● SELECTED EXTRACT
[PATCH] scsi_error: count medium access timeout only once per EH run

* [PATCH] scsi_error: count medium access timeout only once per EH run
@ 2017-02-23 10:27 Hannes Reinecke
  2017-02-23 14:13 ` Laurence Oberman
  2017-02-27 19:33 ` Ewan D. Milne
  0 siblings, 2 replies; 5+ messages in thread
From: Hannes Reinecke @ 2017-02-23 10:27 UTC (permalink / raw)
  To: Martin K. Petersen
  Cc: Christoph Hellwig, James Bottomley, linux-scsi, Hannes Reinecke,
	Ewan Milne, Lawrence Oberman, Benjamin Block, Steffen Maier,
	Hannes Reinecke

The current medium access timeout counter will be increased for
each command, so if there are enough failed commands we'll hit
the medium access timeout for even a single failure.
Fix this by making the timeout per EH run, ie the counter will
only be increased once per device and EH run.

● DATA LINES
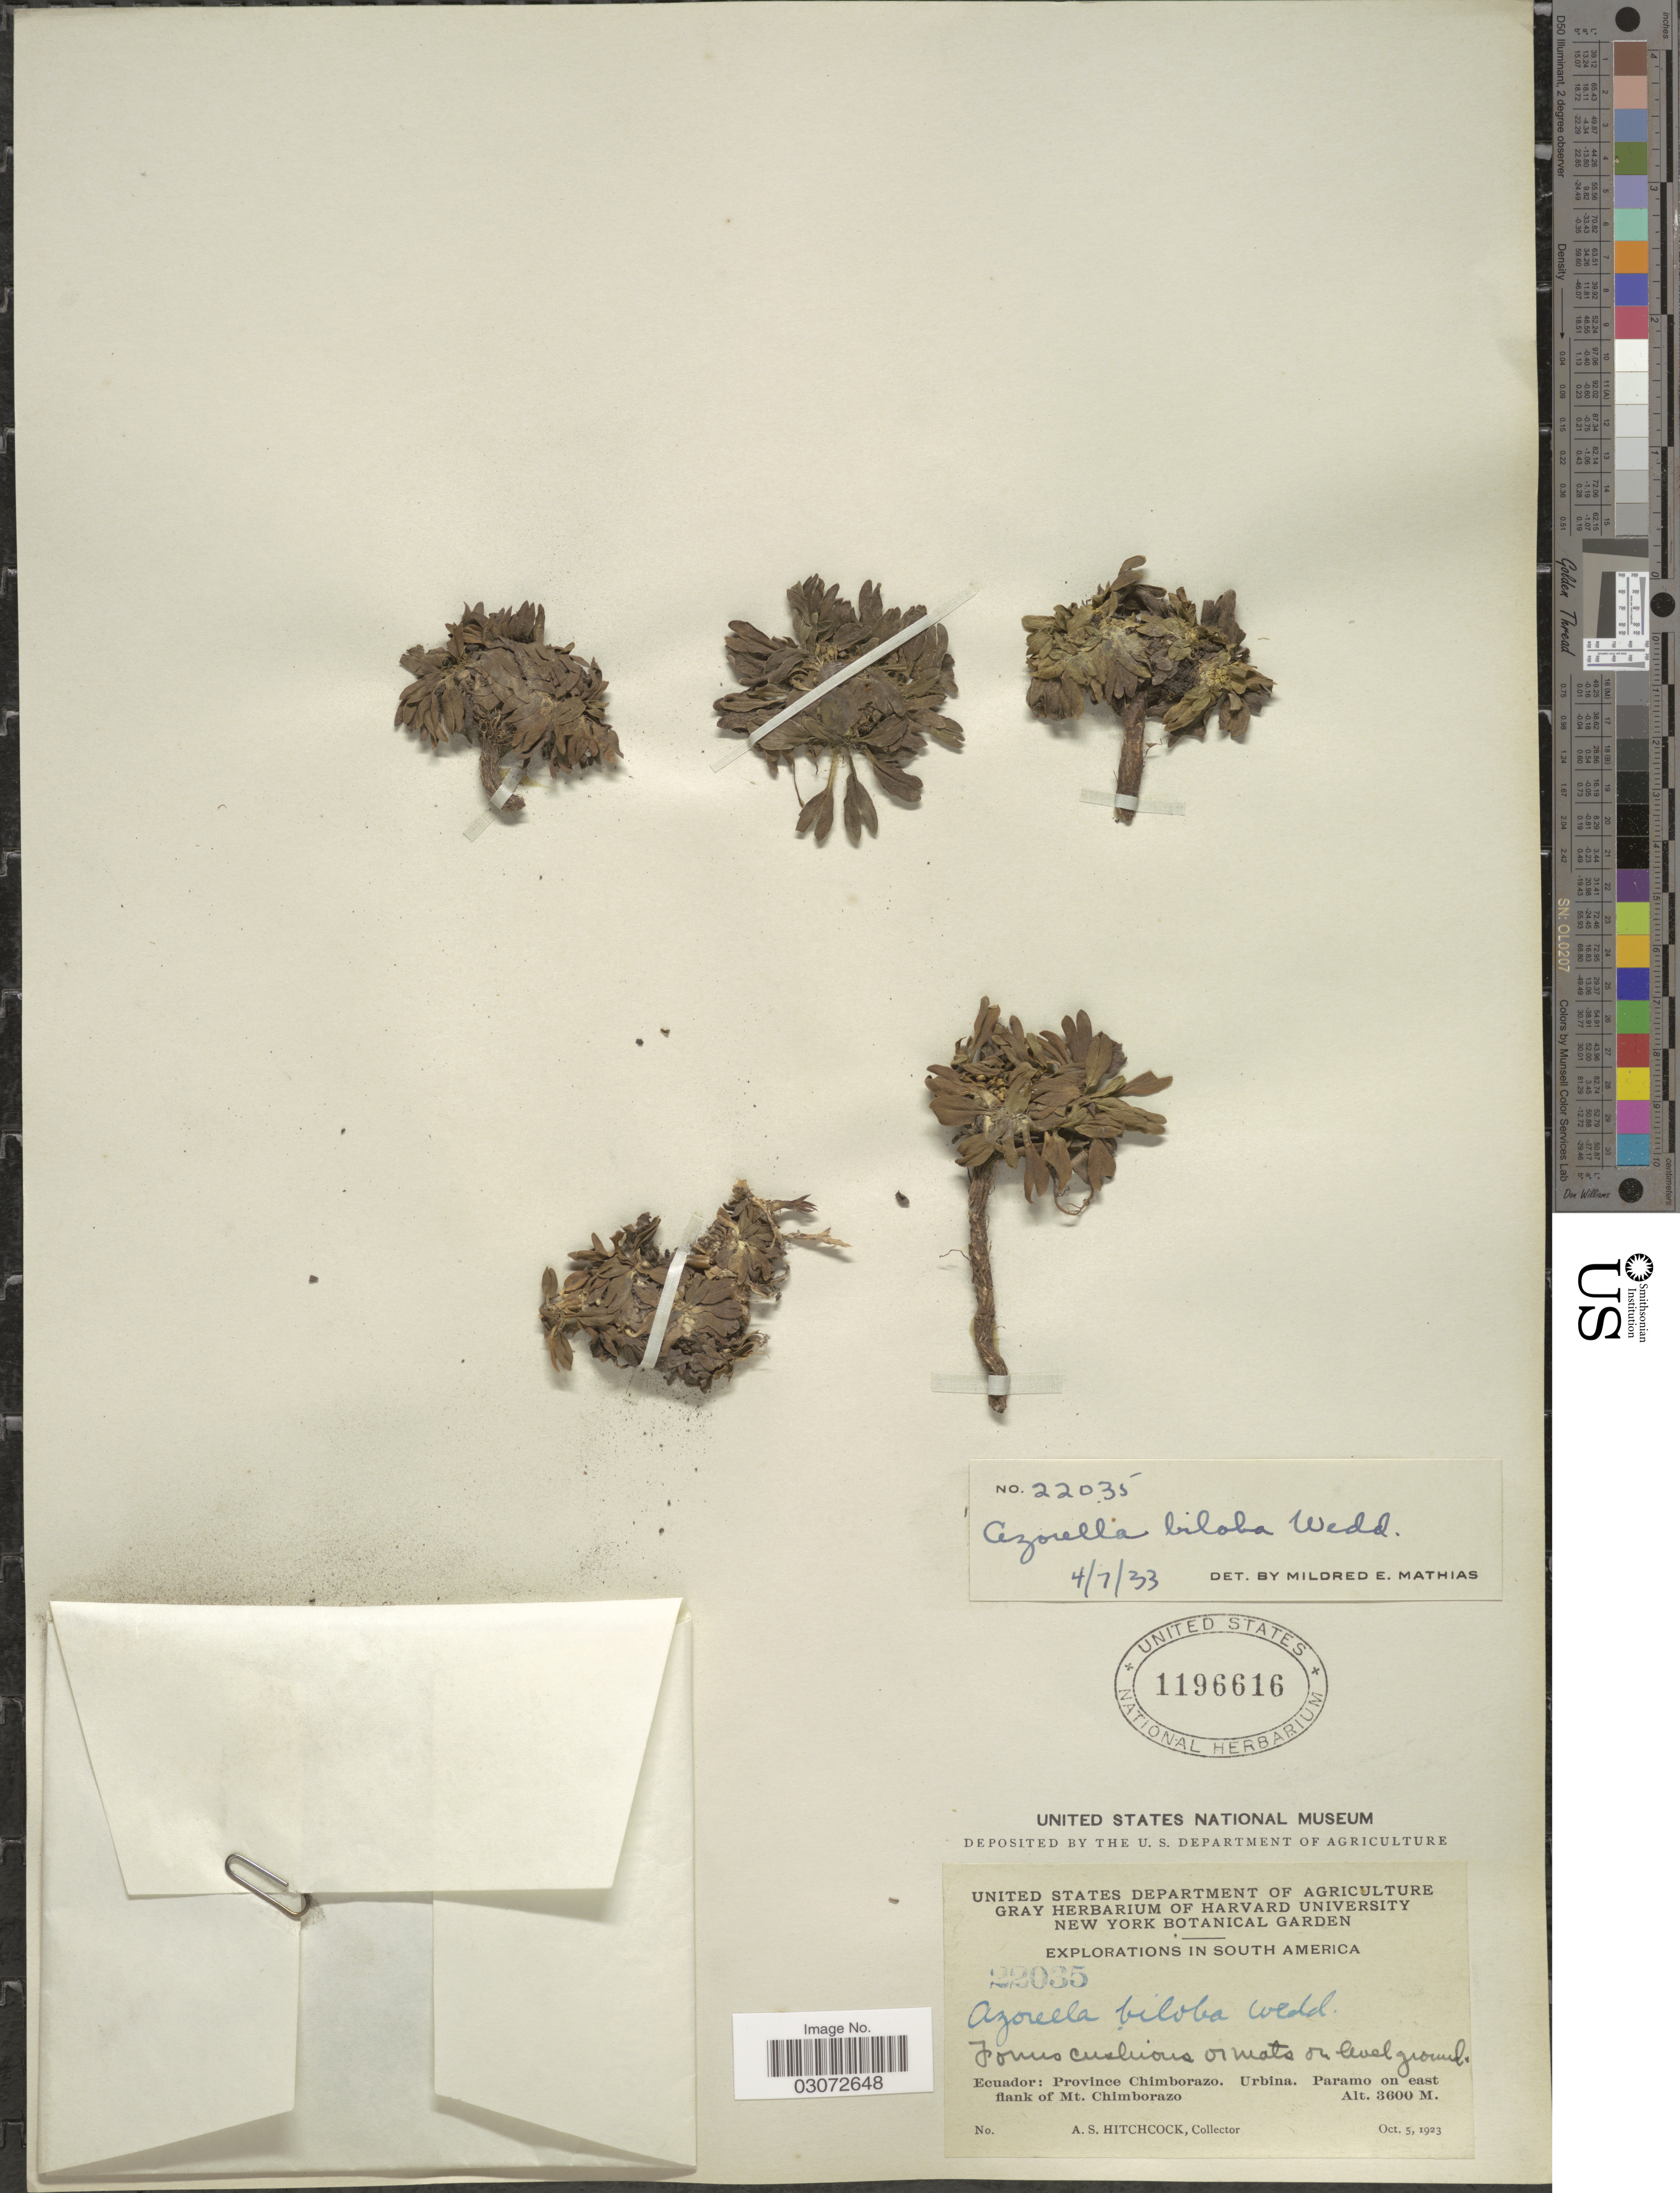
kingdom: Plantae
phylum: Tracheophyta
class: Magnoliopsida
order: Apiales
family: Apiaceae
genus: Azorella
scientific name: Azorella biloba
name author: (Schltdl.) Wedd.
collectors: A. S. Hitchcock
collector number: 22035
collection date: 1923-10-05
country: Ecuador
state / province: Chimborazo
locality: Urbina. Paramo on east flank of Mt. Chimborazo.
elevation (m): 3600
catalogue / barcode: US 1196616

● EXERCISE REQUIREMENTS
Answer these questions about the scsi_error patch thread above:
(a) Who sent the patch, and at what date and time?
(b) How many replies to the patch does the thread list?
(c) After the fix, how often is the medium access timeout counter increased?

● THE RESULT
(a) Hannes Reinecke, on 2017-02-23 at 10:27 UTC.
(b) Two replies.
(c) Only once per device and EH run.